§ **PASSAGE GIVEN**
::::
Statistical data assimilation systems require the specification of forecast and observation 
error statistics. Forecast error is due to model imperfections and differences between the ini- 
tial condition and the actual state of the atmosphere. Practical four-dimensional variational 
(4D-Var) methods try to fit the forecast state to the observations and assume that the model 
error is negligible. Here with a number of simplifying assumption, a framework is developed 
for isolating the model error given the forecast error at two lead-times. Two definitions are 
proposed for the Talagrand ratio r, the fraction of the forecast error due to model error rather 
than initial condition error. Data from the CPTEC Eta Model running operationally over South 
America are used to calculate forecast error statistics and lower bounds for r.
::::
§ **REQUIRED ACTIONS**
1 - According to the passage on model error in data assimilation, what does the Talagrand ratio r represent?
2 - Write the next part of the passage on model error in data assimilation, picking up after its final sentence.

[Rows excerpted from a collection]
::::
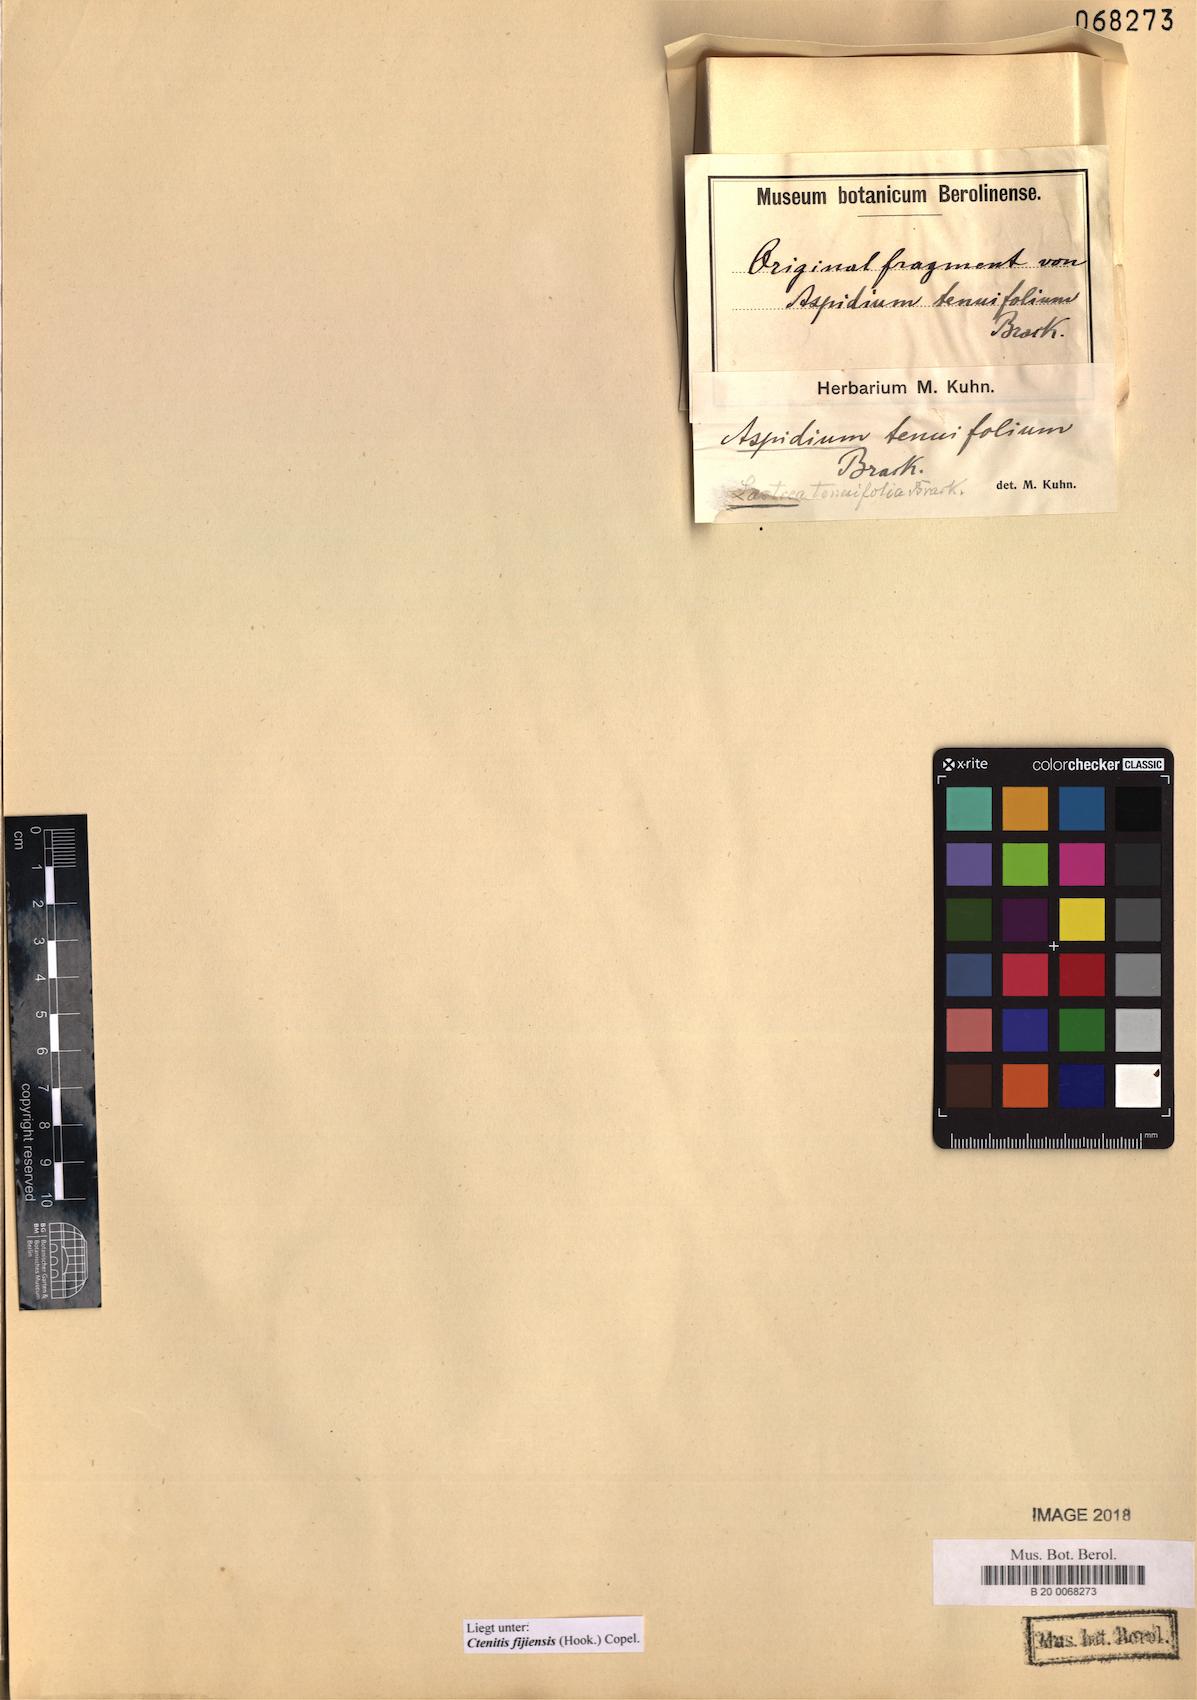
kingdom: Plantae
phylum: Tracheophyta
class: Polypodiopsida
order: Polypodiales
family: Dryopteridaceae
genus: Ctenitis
::::
§ **TASK RESPONSES**
1 - The fraction of the forecast error due to model error rather than initial condition error.

2 -
1 Introduction 


Data assimilation systems combine satellite data and other measurements with a first guess coming 
from a predictive model to produce an analysis or estimate of the state of the atmosphere. This 
estimate can be used as an initial condition for numerical weather prediction, or a sequence of 
estimates can be used to study Earth Science phenomena. In statistical data assimilation methods 
the analysis is a weighted average of the model forecast and current observations. The weighting 
is determined by the specification of forecast and observation error statistics. For instance, where 
forecast error is large, more weight is given to observations. Forecast error statistics also determine 
how observations correct forecast errors in a neighborhood of the observation.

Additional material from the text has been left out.